**Extracted data:**
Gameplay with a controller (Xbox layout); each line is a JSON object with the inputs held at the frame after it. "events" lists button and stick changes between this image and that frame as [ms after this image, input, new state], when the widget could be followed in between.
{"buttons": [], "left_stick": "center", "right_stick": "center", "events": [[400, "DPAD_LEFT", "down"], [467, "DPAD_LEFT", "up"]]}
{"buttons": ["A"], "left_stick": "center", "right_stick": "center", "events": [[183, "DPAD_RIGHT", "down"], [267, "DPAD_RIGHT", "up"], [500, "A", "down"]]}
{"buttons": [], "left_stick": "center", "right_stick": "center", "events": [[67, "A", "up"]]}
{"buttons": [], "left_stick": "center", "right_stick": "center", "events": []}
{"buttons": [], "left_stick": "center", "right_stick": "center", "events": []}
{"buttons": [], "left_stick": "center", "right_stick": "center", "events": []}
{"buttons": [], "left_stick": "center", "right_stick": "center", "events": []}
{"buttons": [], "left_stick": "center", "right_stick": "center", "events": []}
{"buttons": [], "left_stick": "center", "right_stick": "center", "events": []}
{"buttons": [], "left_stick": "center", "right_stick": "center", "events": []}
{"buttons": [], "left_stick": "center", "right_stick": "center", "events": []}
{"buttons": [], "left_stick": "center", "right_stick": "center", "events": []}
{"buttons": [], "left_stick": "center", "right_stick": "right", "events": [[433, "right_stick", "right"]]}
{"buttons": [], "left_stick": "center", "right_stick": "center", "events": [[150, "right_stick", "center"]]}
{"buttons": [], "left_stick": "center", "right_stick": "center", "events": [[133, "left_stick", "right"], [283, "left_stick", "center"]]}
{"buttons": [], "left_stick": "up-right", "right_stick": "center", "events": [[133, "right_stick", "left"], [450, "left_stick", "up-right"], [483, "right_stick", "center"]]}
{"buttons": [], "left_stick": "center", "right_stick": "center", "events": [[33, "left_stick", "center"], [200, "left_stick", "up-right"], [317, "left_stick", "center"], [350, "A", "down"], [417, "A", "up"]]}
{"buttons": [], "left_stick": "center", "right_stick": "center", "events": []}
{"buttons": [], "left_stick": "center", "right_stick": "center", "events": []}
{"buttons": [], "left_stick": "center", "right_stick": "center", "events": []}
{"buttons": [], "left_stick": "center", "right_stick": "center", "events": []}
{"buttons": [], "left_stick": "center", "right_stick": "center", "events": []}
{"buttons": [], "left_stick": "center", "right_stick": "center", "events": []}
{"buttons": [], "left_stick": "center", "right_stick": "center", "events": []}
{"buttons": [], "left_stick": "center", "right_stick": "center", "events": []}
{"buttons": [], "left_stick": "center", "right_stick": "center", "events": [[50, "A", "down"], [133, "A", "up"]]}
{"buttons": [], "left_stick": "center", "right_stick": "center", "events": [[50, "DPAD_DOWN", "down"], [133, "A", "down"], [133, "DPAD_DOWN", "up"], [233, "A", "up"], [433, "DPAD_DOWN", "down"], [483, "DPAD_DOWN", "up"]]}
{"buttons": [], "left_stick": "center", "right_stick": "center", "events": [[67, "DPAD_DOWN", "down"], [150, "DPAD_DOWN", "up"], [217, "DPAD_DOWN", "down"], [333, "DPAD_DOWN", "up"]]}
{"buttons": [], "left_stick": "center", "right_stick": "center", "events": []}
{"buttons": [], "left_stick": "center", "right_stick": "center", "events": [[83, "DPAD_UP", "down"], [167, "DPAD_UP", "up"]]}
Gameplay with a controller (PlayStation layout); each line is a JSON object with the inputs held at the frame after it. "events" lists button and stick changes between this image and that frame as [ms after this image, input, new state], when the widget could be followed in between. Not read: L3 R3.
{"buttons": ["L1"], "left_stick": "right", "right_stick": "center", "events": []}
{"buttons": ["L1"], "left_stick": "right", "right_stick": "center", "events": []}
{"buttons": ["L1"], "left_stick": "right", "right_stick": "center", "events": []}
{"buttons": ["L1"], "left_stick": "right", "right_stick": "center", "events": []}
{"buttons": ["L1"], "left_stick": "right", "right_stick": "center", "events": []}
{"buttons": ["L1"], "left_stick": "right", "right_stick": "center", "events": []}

**Directions for this task:**
In how many lines of the entries does "each" appear? Reply with only the number.

**Answer to the exercise:**
2